A broadcast of the BBC's Antiques Roadshow in October 2007 from the Banqueting House in Whitehall featured the original Ringing Generator System Number 1 from the House of Commons. The programme's expert, Paul Atterbury, with the help of former House of Commons Speaker Baroness Betty Boothroyd, demonstrated the apparatus in use with one of the original Division Bells. The show valued the transmitter at £15,000.

Three Ringing Generator Systems were made at the end of the 19th century by the GPO at the request of the Government. They were numbered 1, 2 and 3. Numbers 2 and 3 were destroyed by a bomb in 1941 and replaced with copies bearing the numbers 4 and 5. Number 5 generator exists, but the whereabouts of number 4 is not known. The current generator is entirely electronic.

===External division bells===

There are 172 division bells located outside the Palace of Westminster, in nearby government offices and even MPs' private residences. Public establishments fitted with division bells (as of 2013) include:

- Osteria Dell'Angolo, Marsham St
- Hispaniola Restaurant, Victoria Embankment
- St. Ermin's Hotel, Caxton St.
- St. James Court Hotel, Buckingham Gate
- National Liberal Club, Whitehall Place
- Green's Restaurant, Marsham St.
- Red Lion Public House, Parliament St.
- St. Germain Restaurant, Royal Westminster Hotel, Buckingham Palace Road
- The Cinnamon Club, 30 Great Smith St.
- Royal Horseguards Hotel, Whitehall Place
- Quilon Restaurant, 41 Buckingham Gate
- Quirinale Restaurant, 1 Great Peter St.
- Marquis of Granby public house, 41 Romney St.
- Vitello d'Oro Restaurant, Church House
- St. Stephen's Tavern, 10 Bridge St.
- Westminster Arms, 9–10 Storey's Gate

The bells are connected by telephone lines, and proprietors of these establishments are responsible for the maintenance of the bells.

== In Australia ==

Both State and Federal Parliament buildings use electronic division bells. In most states with bicameral parliaments, and in the Federal Parliament, red and green lights near the division bells flash to indicate which house is being called. Queensland and the Territories, which have unicameral parliaments, do not require the red light which indicates the upper house. In the Parliament of New South Wales, the division bell rings differently for divisions in the Assembly and the council.
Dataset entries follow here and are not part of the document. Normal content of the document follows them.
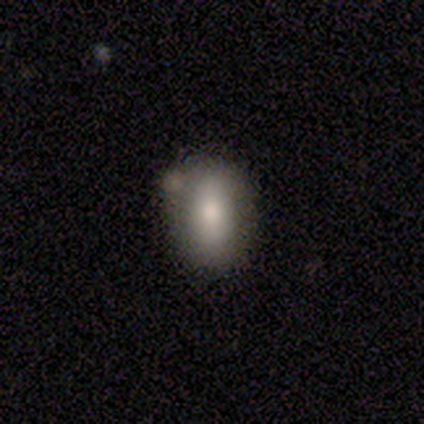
A featured or disk galaxy (60%) with a weak bar (100%), 2 (100%) loose (100%) spiral arms (50%, tied with no) and a moderate central bulge (100%).

Vote fractions:
- Smooth or featured? featured or disk: 60% / smooth: 40% / star or artifact: 0%
- Edge-on disk? no: 67% / yes: 33%
- Bar? weak: 100% / strong: 0% / no: 0%
- Spiral arms? yes: 50% (tied) / no: 50% (tied)
- Spiral winding? loose: 100% / tight: 0% / medium: 0%
- Spiral arm count? 2: 100% / 1: 0% / 3: 0% / 4: 0% / more than 4: 0% / can't tell: 0%
- Bulge size? moderate: 100% / dominant: 0% / large: 0% / small: 0% / none: 0%
- Merging? none: 80% / minor disturbance: 20% / major disturbance: 0% / merger: 0%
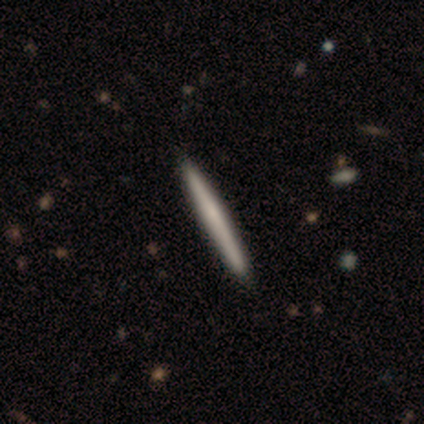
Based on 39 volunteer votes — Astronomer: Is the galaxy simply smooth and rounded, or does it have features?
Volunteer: smooth — 74%.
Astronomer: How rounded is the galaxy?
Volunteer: cigar-shaped — 100%.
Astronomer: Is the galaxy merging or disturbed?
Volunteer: none — 68%.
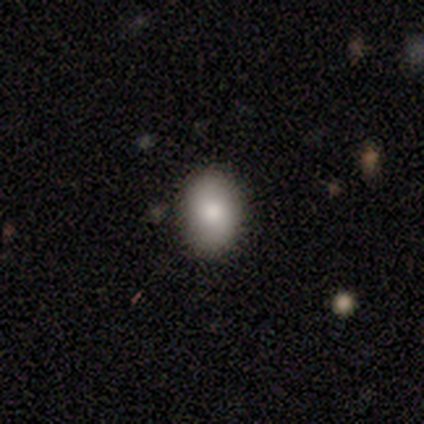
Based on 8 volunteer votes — Smooth or featured?
  - smooth: 62% *
  - star or artifact: 25%
  - featured or disk: 12%
How rounded?
  - in between: 80% *
  - round: 20%
  - cigar-shaped: 0%
Merging?
  - none: 100% *
  - minor disturbance: 0%
  - major disturbance: 0%
  - merger: 0%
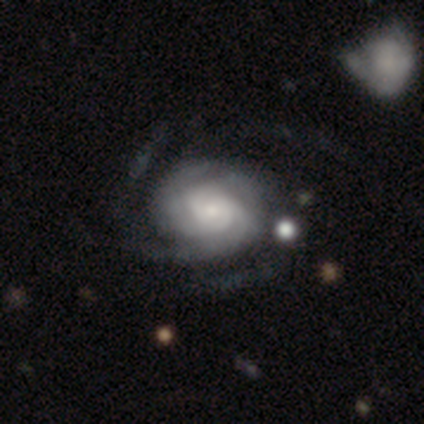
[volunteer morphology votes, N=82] Smooth or featured: featured or disk — 82% (star or artifact — 10%)
Edge-on disk: no — 93% (yes — 7%)
Bar: no — 71% (weak — 24%)
Spiral arms: yes — 95% (no — 5%)
Spiral winding: tight — 63% (medium — 25%)
Spiral arm count: 3 — 34% (can't tell — 24%)
Bulge size: small — 55% (moderate — 26%)
Merging: none — 64% (minor disturbance — 22%)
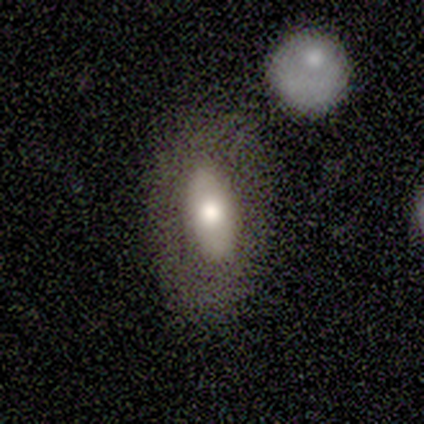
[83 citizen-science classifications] Smooth or featured?
  - smooth: 65% *
  - featured or disk: 28%
  - star or artifact: 7%
How rounded?
  - in between: 89% *
  - cigar-shaped: 9%
  - round: 2%
Merging?
  - none: 68% *
  - merger: 16%
  - minor disturbance: 10%
  - major disturbance: 6%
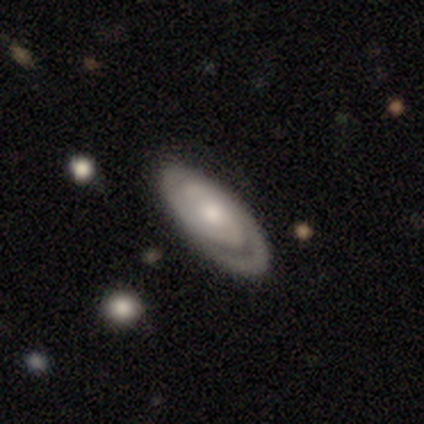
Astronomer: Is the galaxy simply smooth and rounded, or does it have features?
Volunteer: featured or disk — 100%.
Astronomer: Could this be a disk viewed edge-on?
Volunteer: no — 83%.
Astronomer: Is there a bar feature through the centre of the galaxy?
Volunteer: no — 80%.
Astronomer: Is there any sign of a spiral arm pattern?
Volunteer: yes — 100%.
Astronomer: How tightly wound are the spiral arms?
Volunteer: tight — 100%.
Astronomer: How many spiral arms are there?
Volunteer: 2 — 60% (runner-up: can't tell, 40%).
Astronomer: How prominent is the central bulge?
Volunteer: moderate — 60%.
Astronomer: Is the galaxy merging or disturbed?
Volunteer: none — 100%.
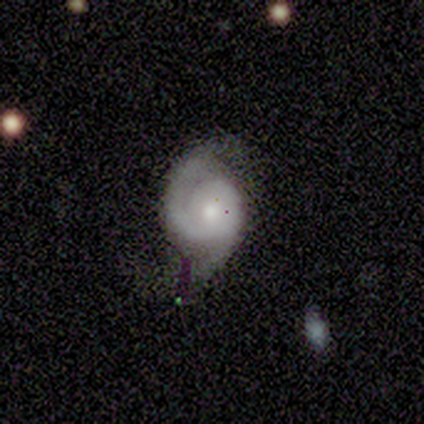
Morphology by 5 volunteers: Overall: featured or disk (100%). Edge-on disk: no (100%). Bar: no (80%). Spiral arms: yes (100%). Spiral arm count: 2 (100%). Spiral winding: tight (60%; medium 40%). Bulge size: moderate (80%). Merging: none (60%; minor disturbance 40%).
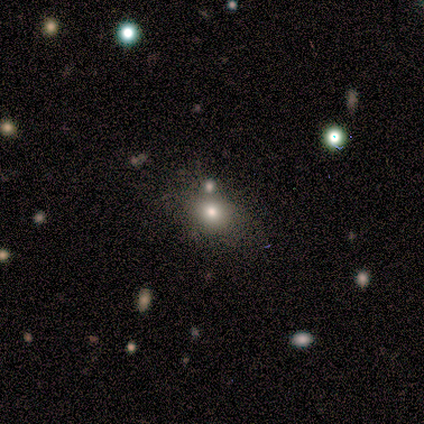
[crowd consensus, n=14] A smooth galaxy with no disk features (64%) that is in between round and cigar-shaped (56%). Merging: none (70%).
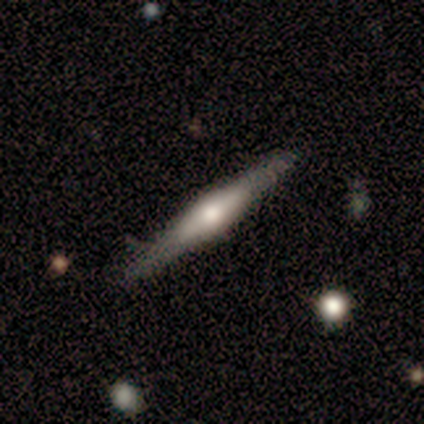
Smooth or featured? smooth (50%)
How rounded? cigar-shaped (100%)
Merging? none (91%)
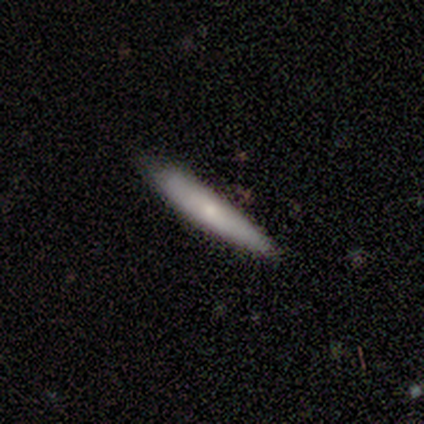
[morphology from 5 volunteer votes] This is likely a smooth galaxy (60%). How rounded: clearly cigar-shaped (100%). Merging: likely none (60%).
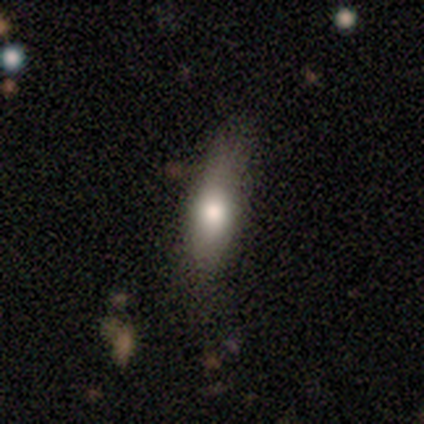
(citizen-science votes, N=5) This appears to be a smooth galaxy with no disk features (100%) that is cigar-shaped (60%). Merging: none (80%).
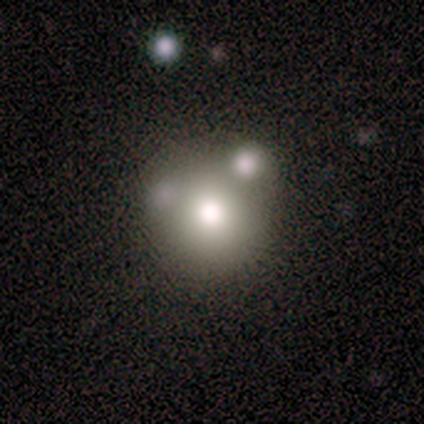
Volunteers were most divided on "merging" (2-way tie): none: 50%, merger: 50%, minor disturbance: 0%, major disturbance: 0%. More confident: how rounded — round (100%); smooth or featured — smooth (75%).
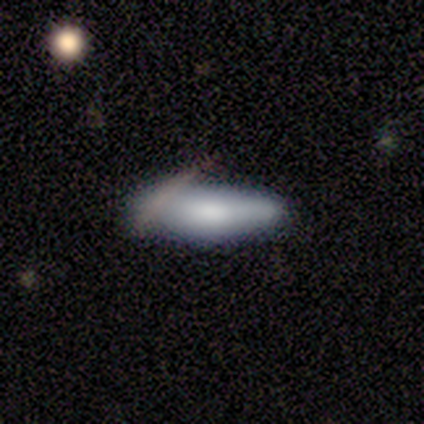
A smooth galaxy with no disk features (80%) that is in between round and cigar-shaped (75%).

Vote fractions:
- Smooth or featured? smooth: 80% / featured or disk: 20% / star or artifact: 0%
- How rounded? in between: 75% / cigar-shaped: 25% / round: 0%
- Merging? minor disturbance: 40% (tied) / major disturbance: 40% (tied) / none: 20% / merger: 0%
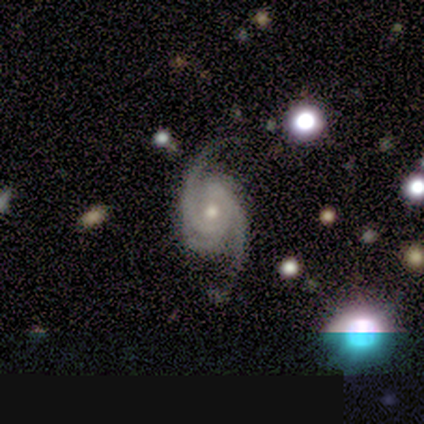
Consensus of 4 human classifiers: Q: Smooth or featured?
A: featured or disk (100%)
Q: Edge-on disk?
A: no (75%); runner-up: yes (25%)
Q: Bar?
A: strong (33%); tied with: weak (33%); no (33%)
Q: Spiral arms?
A: yes (100%)
Q: Spiral winding?
A: tight (33%); tied with: medium (33%); loose (33%)
Q: Spiral arm count?
A: 2 (67%); runner-up: 3 (33%)
Q: Bulge size?
A: moderate (67%); runner-up: small (33%)
Q: Merging?
A: none (50%); runner-up: minor disturbance (25%)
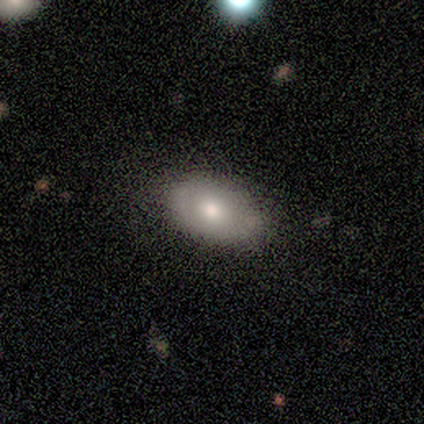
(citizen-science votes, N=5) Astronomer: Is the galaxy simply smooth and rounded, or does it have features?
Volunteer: smooth — 80%.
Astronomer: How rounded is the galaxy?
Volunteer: in between — 100%.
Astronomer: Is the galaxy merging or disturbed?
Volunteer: none — 80%.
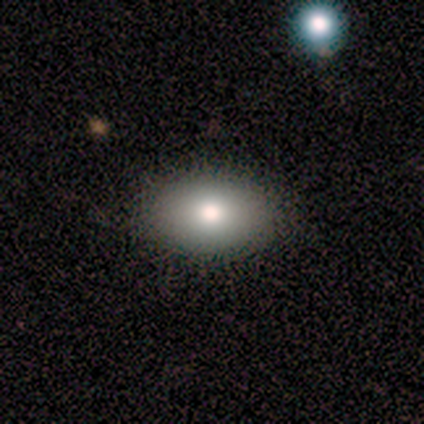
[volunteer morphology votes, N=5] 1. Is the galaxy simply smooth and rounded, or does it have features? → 80% smooth, 20% featured or disk, 0% star or artifact.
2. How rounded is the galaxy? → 100% in between, 0% round, 0% cigar-shaped.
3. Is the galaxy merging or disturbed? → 100% none, 0% minor disturbance, 0% major disturbance, 0% merger.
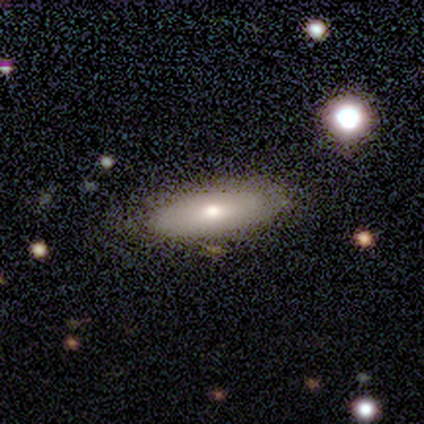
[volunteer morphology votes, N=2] Smooth or featured? smooth (50%, tied with featured or disk)
How rounded? cigar-shaped (100%)
Merging? minor disturbance (100%)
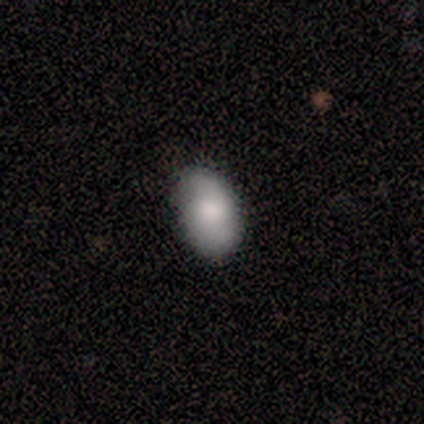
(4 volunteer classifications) smooth 75%, featured or disk 25%, star or artifact 0%. Down the decision tree: how rounded — in between (100%); merging — none (100%).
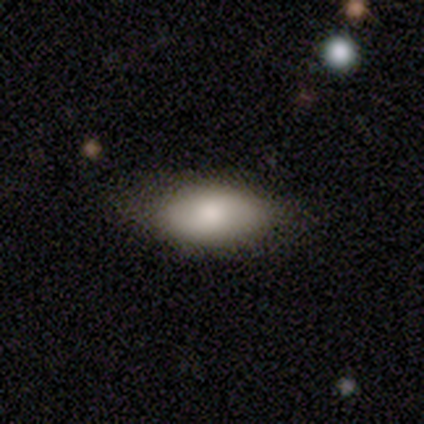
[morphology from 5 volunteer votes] A smooth galaxy with no disk features (100%) that is in between round and cigar-shaped (100%).

Vote fractions:
- Smooth or featured? smooth: 100% / featured or disk: 0% / star or artifact: 0%
- How rounded? in between: 100% / round: 0% / cigar-shaped: 0%
- Merging? none: 80% / minor disturbance: 20% / major disturbance: 0% / merger: 0%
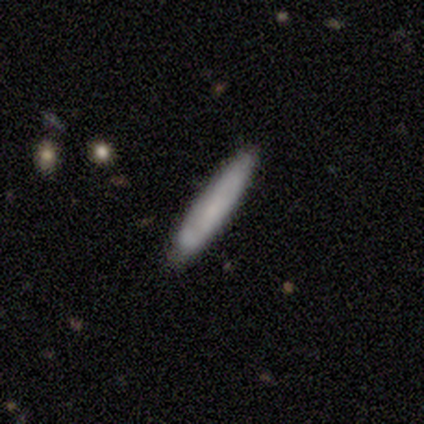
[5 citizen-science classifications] A featured or disk galaxy (60%) viewed edge-on (67%) with no central bulge (100%). Merging: none (80%).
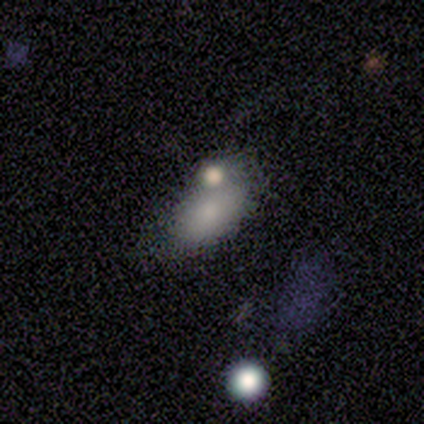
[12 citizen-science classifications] A smooth galaxy with no disk features (58%) that is in between round and cigar-shaped (86%). Merging: merger (50%).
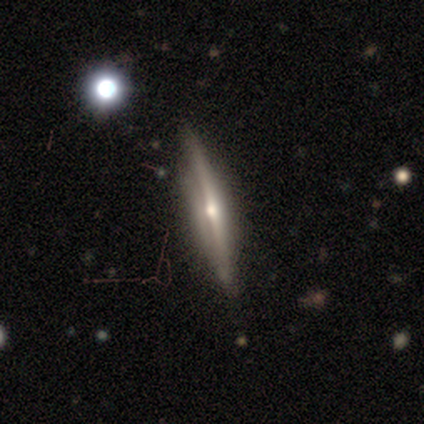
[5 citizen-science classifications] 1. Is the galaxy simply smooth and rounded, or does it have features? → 60% featured or disk, 40% star or artifact, 0% smooth.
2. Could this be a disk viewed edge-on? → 67% yes, 33% no.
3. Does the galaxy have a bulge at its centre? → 100% rounded, 0% boxy, 0% none.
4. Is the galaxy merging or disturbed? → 67% none, 33% minor disturbance, 0% major disturbance, 0% merger.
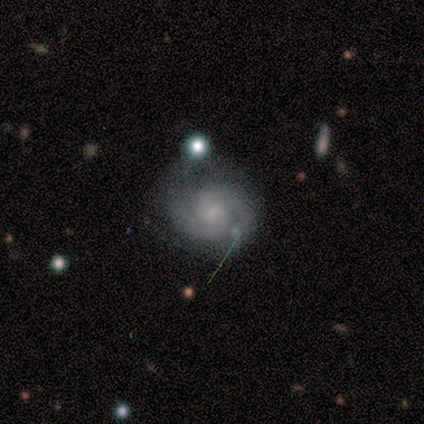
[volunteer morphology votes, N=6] Q: Smooth or featured?
A: featured or disk (83%); runner-up: smooth (17%)
Q: Edge-on disk?
A: no (100%)
Q: Bar?
A: weak (60%); runner-up: no (40%)
Q: Spiral arms?
A: yes (100%)
Q: Spiral winding?
A: tight (100%)
Q: Spiral arm count?
A: 2 (100%)
Q: Bulge size?
A: moderate (60%); runner-up: small (40%)
Q: Merging?
A: none (83%); runner-up: minor disturbance (17%)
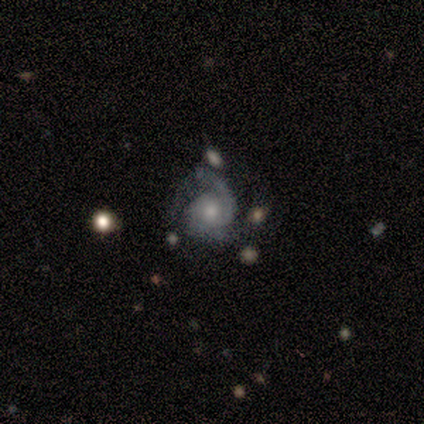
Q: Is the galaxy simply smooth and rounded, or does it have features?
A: featured or disk — 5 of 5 (100%).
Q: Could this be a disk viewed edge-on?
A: no — 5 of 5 (100%).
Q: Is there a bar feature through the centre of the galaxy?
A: no — 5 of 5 (100%).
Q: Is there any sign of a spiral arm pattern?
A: yes — 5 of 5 (100%).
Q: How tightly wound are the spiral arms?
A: tight — 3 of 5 (60%).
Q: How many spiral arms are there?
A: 2 — 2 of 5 (40%, tied with can't tell).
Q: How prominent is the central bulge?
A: small — 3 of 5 (60%).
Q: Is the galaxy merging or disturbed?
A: minor disturbance — 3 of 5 (60%).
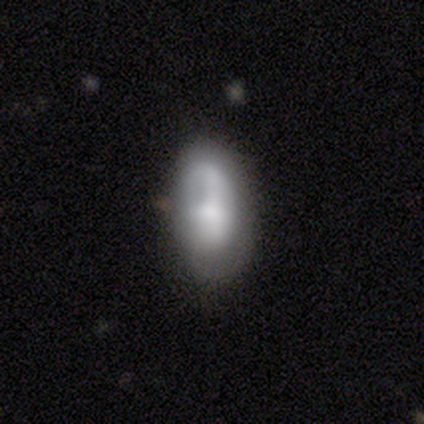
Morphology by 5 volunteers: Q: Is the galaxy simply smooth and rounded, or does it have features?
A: smooth — 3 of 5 (60%).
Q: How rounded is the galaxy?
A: in between — 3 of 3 (100%).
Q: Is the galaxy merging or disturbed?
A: none — 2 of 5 (40%, tied with minor disturbance).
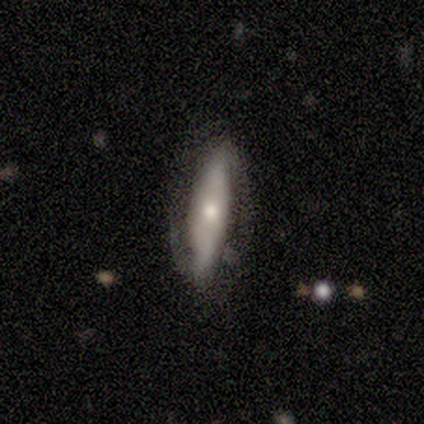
A featured or disk galaxy (60%) with a strong bar (67%), 2 (100%) loose (100%) spiral arms (67%) and a dominant central bulge (33%, tied with moderate and small). Merging: none (80%).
The bells are typically rung at the beginning of a sitting, because a member has challenged a vote (called a division), or because there are not enough members in the chamber to constitute quorum.

=== Federal Parliament ===
In both the Senate and the House of Representatives, the division bell is normally rung for four minutes, unless successive divisions are taken with no debate between, in which case they ring for one minute only. After this period has elapsed, the doors to the chamber are locked, and the vote takes place. The duration of the bell was increased to four minutes following the move to Parliament House in 1988, and is measured by in the House of Representatives using a sandglass. On one occasion, a young Paul Keating was furiously censured by his party's whip for missing a division. Keating made the excuse that he could not hear the division bell in his office, when in fact he had simply turned it down.

== In Canada ==

An electronic division bell rings in the Ontario Legislative Assembly

The electronic bell of the House of Commons sounds to call members of the House for a sitting, a vote, or to announce the lack of a quorum. In the case of a vote, it is referred to as the division bell.

The Ontario Legislative Assembly makes use of an electronic voting bell, combined with visual lights, to indicate an upcoming vote. Bells are spread throughout the legislative building and rung for either 5, 10, or 30 minutes, depending on the nature of the vote.